>> BEGIN Passage shown
Unmasking aerosols

Forget health impacts, tiny particles floating in the air are altering regional climates and affecting monsoon patterns and agricultural yield. These particles could be emanating from diesel and industrial emissions, biomass burning for cooking, forest fires and even dust.
As scientists probe the complex science of aerosols, the larger picture of these tiny particles is just beginning to emerge.


Published: Thursday 15 August 2002

Unmasking aerosols

-- A P Mitra couldn't believe it. He along with 200-odd scientists from India, Europe, Maldives and the us was conducting an intensive six-week field experiment in 1999 to study the effect of airborne tiny particles called aerosols on climate. The tropical Indian Ocean, where clean air from the southern Indian Ocean including Antarctica and not-so-clean air from the Indian subcontinent meet, provided a unique natural laboratory for this experiment that involved the use of ships, aircrafts, balloons and satellites. As the results started pouring in, the scientists were in for a shock.

A thick extensive haze layer roughly seven times the size of India had enveloped the northern Indian Ocean. "The haze extends to over 10 million square kilometres (km)," says Mitra of the Delhi-based National Physical Laboratory and one of the three co-chief scientists of the Indian Ocean Experiment (indoex). The Centre for Clouds, Chemistry and Climate at Scripps Institute of Oceanography, University of California, San Diego, coordinated the us $25 million project, 60 per cent of whose funding came from us agencies including the National Aeronautics and Space Administration (nasa).

Seen 1,600 km off the coast, the haze extends from the ocean surface to altitudes of one to three km. Most of the northern Indian Ocean, including the Arabian Sea, much of the Bay of Bengal, and the equatorial Indian Ocean to about 5 south of the equator remains shrouded by the haze throughout the experiment. The Northeast monsoon -- the winter -- transports the haze thousands of miles to the Indian Ocean. Such high concentrations of pollutants less than a few micrometre in diameter were not seen earlier in these regions. Nor was its effect on rainfall known.
>> END Passage shown
>> BEGIN Provided records
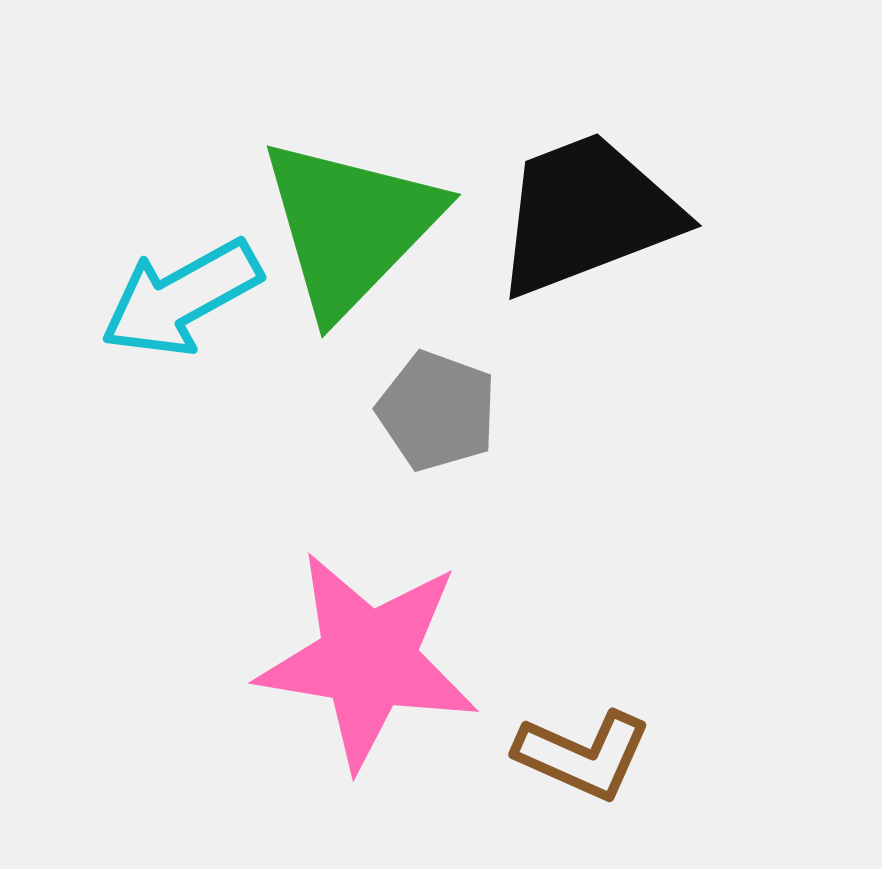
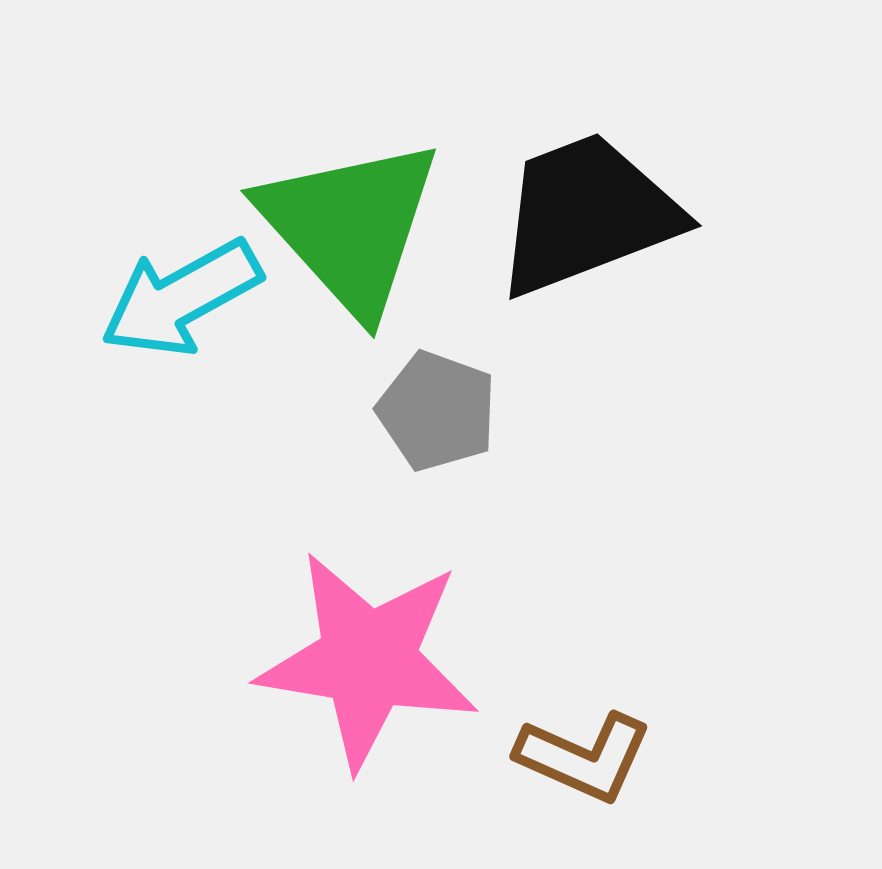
green triangle: rotated 26 degrees counterclockwise
brown L-shape: moved 1 px right, 2 px down
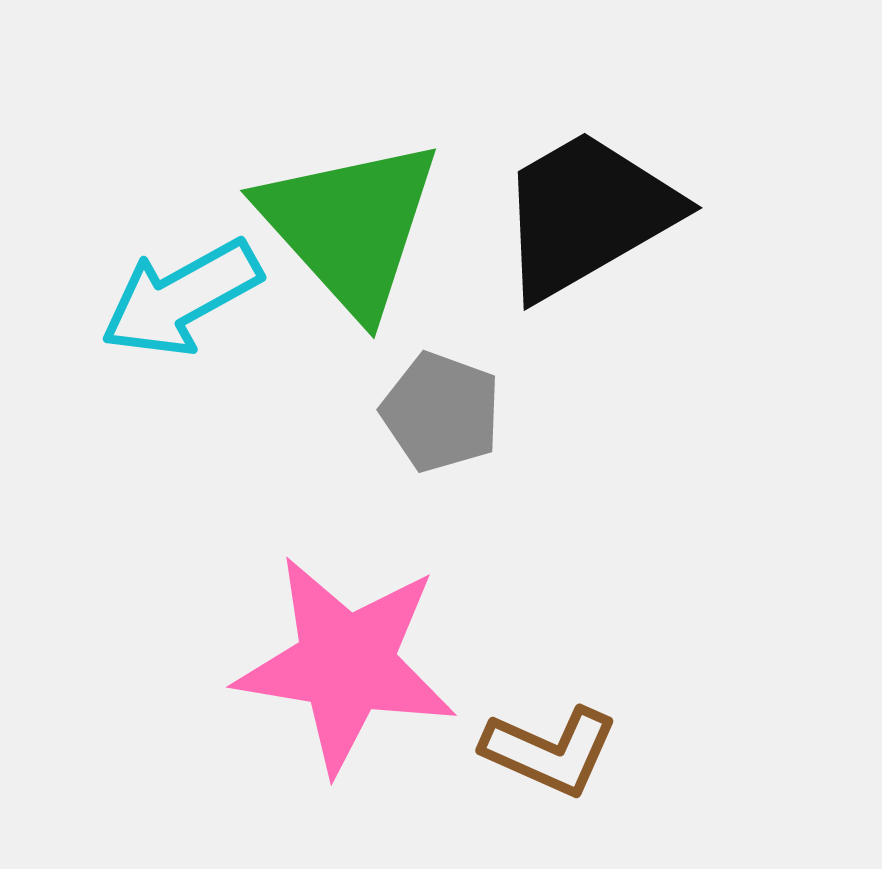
black trapezoid: rotated 9 degrees counterclockwise
gray pentagon: moved 4 px right, 1 px down
pink star: moved 22 px left, 4 px down
brown L-shape: moved 34 px left, 6 px up
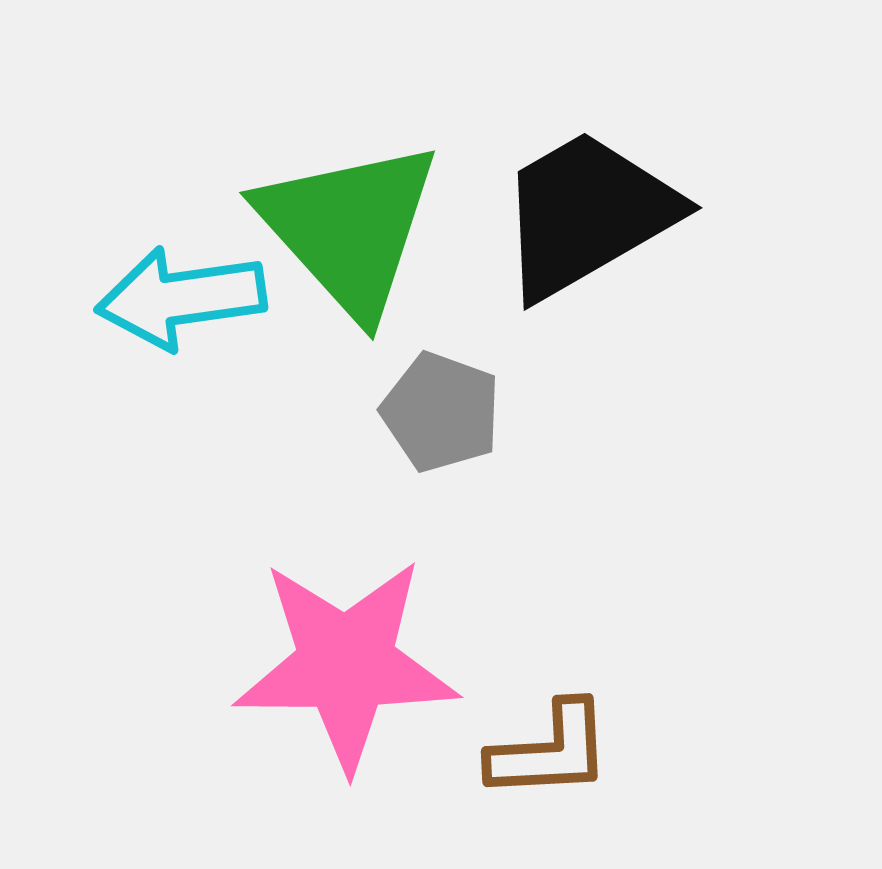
green triangle: moved 1 px left, 2 px down
cyan arrow: rotated 21 degrees clockwise
pink star: rotated 9 degrees counterclockwise
brown L-shape: rotated 27 degrees counterclockwise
>> END Provided records
**Exercise requirements:**
a - In the article on aerosols, how long did the 1999 field experiment last?
b - Echo the part of the aerosols article between "Forget health impacts, tiny" and "and even dust.", inclusive.

**Task-by-task solutions:**
a - Six weeks.

b -
Forget health impacts, tiny particles floating in the air are altering regional climates and affecting monsoon patterns and agricultural yield. These particles could be emanating from diesel and industrial emissions, biomass burning for cooking, forest fires and even dust.